EXTRAIT DU DOCUMENT.
○ ○ ○ ○

L’année des méduses : la critique du film (1984)

Drame | 1h50min
Note de la rédaction :
7/10
7
L'année des méduses, critique film

  • Réalisateur : Christopher Frank
  • Acteurs : Bernard Giraudeau, Jacques Perrin, Philippe Lemaire, Valérie Kaprisky, Caroline Cellier, Béatrice Agenin, Pierre Vaneck, Charlotte Kady
  • Date de sortie: 14 Nov 1984
  • Nationalité : Français
  • Année de production : 1984
  • Titre original : L'année des méduses
  • Titre alternatif : Year of the Jellyfish (Titre international), La Medusa (Italie), Teuflische Umarmung (Allemagne), Una gata ardiente (Espagne), Canto de sirenas (Argentine), Rok meduzy (Pologne), O Ano das Medusas...
  • Scénariste(s) : Christopher Frank, d'après son roman
  • Directeur de la photographie : Renato Berta
  • Compositeur / Soundtrack : Alain Wisniak / Nina Hagen (4 titres)
  • Société(s) de production : France 3 Cinéma, Parafrance Films, T. Films - Producteur : Alain Terzian
  • Distributeur : Parafrance
  • Éditeur(s) vidéo : René Chateau Vidéo (VHS) / Editions Traversière (DVD)
  • Date de sortie vidéo : 10 avril 2008 (DVD)
  • Box-office France / Paris-périphérie : 1 554 641 entrées / 370 044 entrées
  • Budget : -
  • Rentabilité : -
  • Classification : Tous publics
  • Formats : 1.66 : 1 / Couleurs - 35mm / Son : Mono
  • Festivals et récompenses : César 1985 : Caroline Cellier décroche le César de la meilleure actrice dans un second rôle.

○ ○ ○ ○

CONSIGNES.
1. Recopie la fiche du film en commençant à "Drame | 1h50min" et en terminant à "Ano das Medusas...", et remplace "Nationalité" par "Pays".
2. D'après la fiche du film, quelle actrice a obtenu le César de la meilleure actrice dans un second rôle en 1985 ?
Les données ci-dessous viennent d'une autre source que la fiche du film.

○ ○ ○ ○

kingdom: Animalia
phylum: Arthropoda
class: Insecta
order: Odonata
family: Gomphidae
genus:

○ ○ ○ ○

RÉPONSES FINALES.
1.
Drame | 1h50min
Note de la rédaction :
7/10
7
L'année des méduses, critique film

  • Réalisateur : Christopher Frank
  • Acteurs : Bernard Giraudeau, Jacques Perrin, Philippe Lemaire, Valérie Kaprisky, Caroline Cellier, Béatrice Agenin, Pierre Vaneck, Charlotte Kady
  • Date de sortie: 14 Nov 1984
  • Pays : Français
  • Année de production : 1984
  • Titre original : L'année des méduses
  • Titre alternatif : Year of the Jellyfish (Titre international), La Medusa (Italie), Teuflische Umarmung (Allemagne), Una gata ardiente (Espagne), Canto de sirenas (Argentine), Rok meduzy (Pologne), O Ano das Medusas...

2. Caroline Cellier.